(Excerpted records begins)
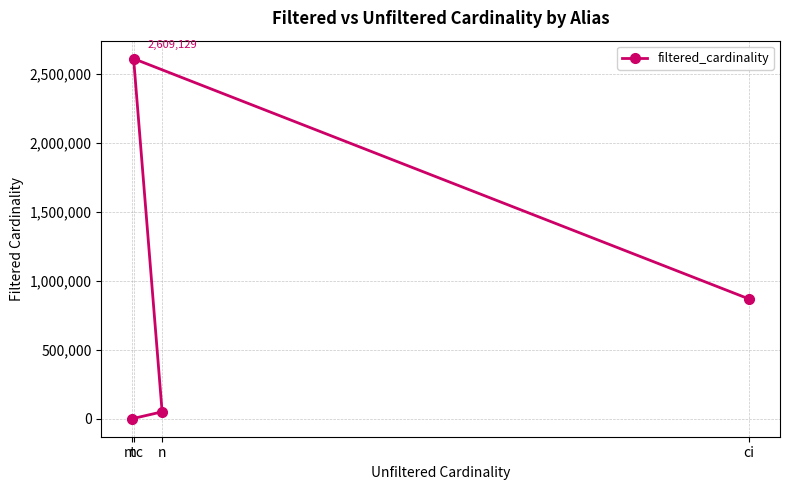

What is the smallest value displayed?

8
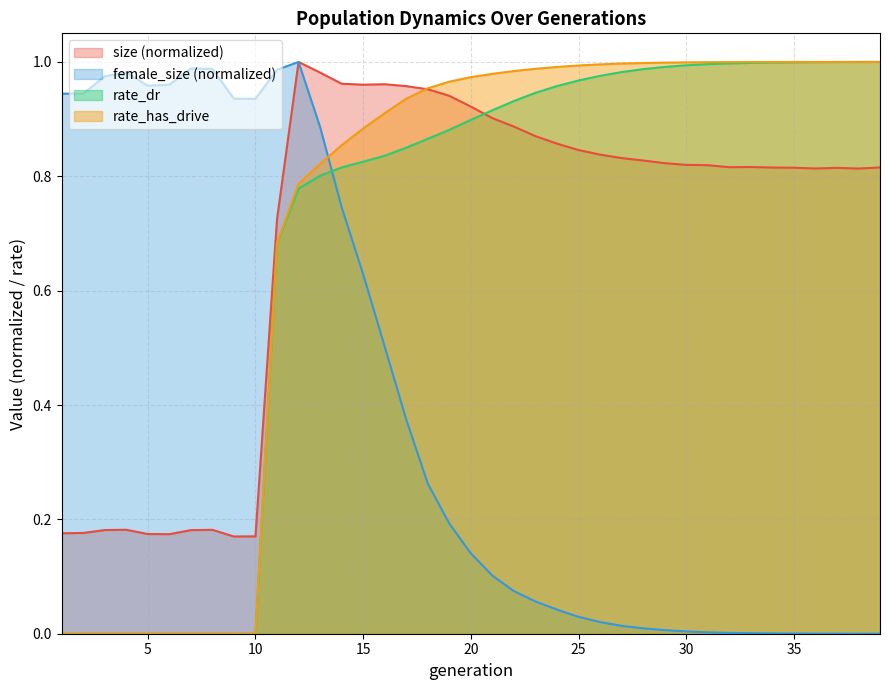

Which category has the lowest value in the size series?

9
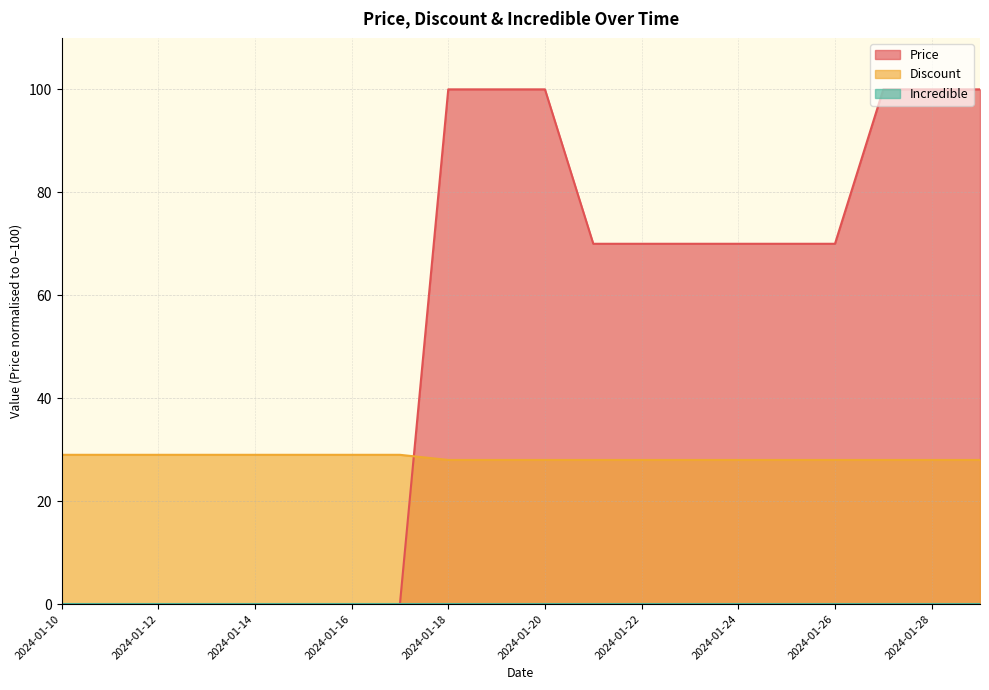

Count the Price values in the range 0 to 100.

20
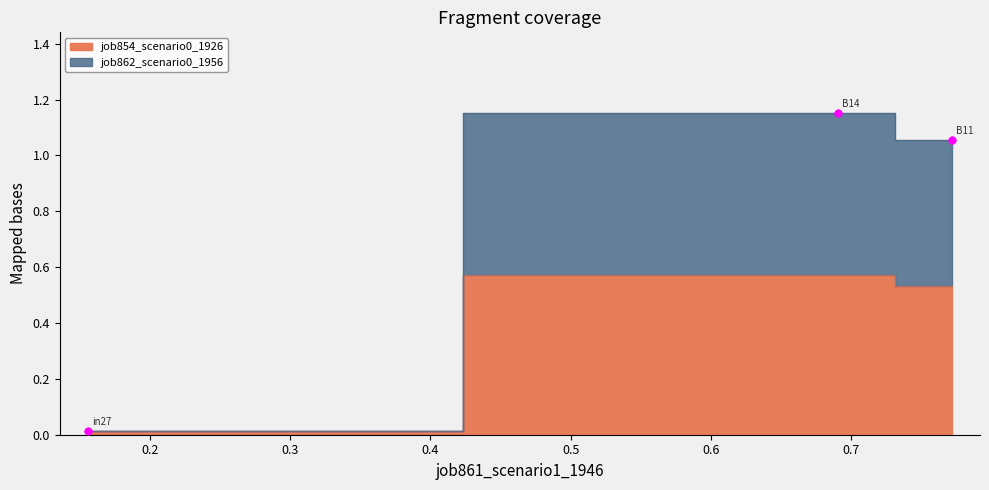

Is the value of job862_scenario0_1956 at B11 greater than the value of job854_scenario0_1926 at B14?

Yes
(Excerpted records ends)
Task goal –
Reproduce every line above verbatim, leaving out the pictures.

Solved problem –
What is the smallest value displayed?

8

Which category has the lowest value in the size series?

9

Count the Price values in the range 0 to 100.

20

Is the value of job862_scenario0_1956 at B11 greater than the value of job854_scenario0_1926 at B14?

Yes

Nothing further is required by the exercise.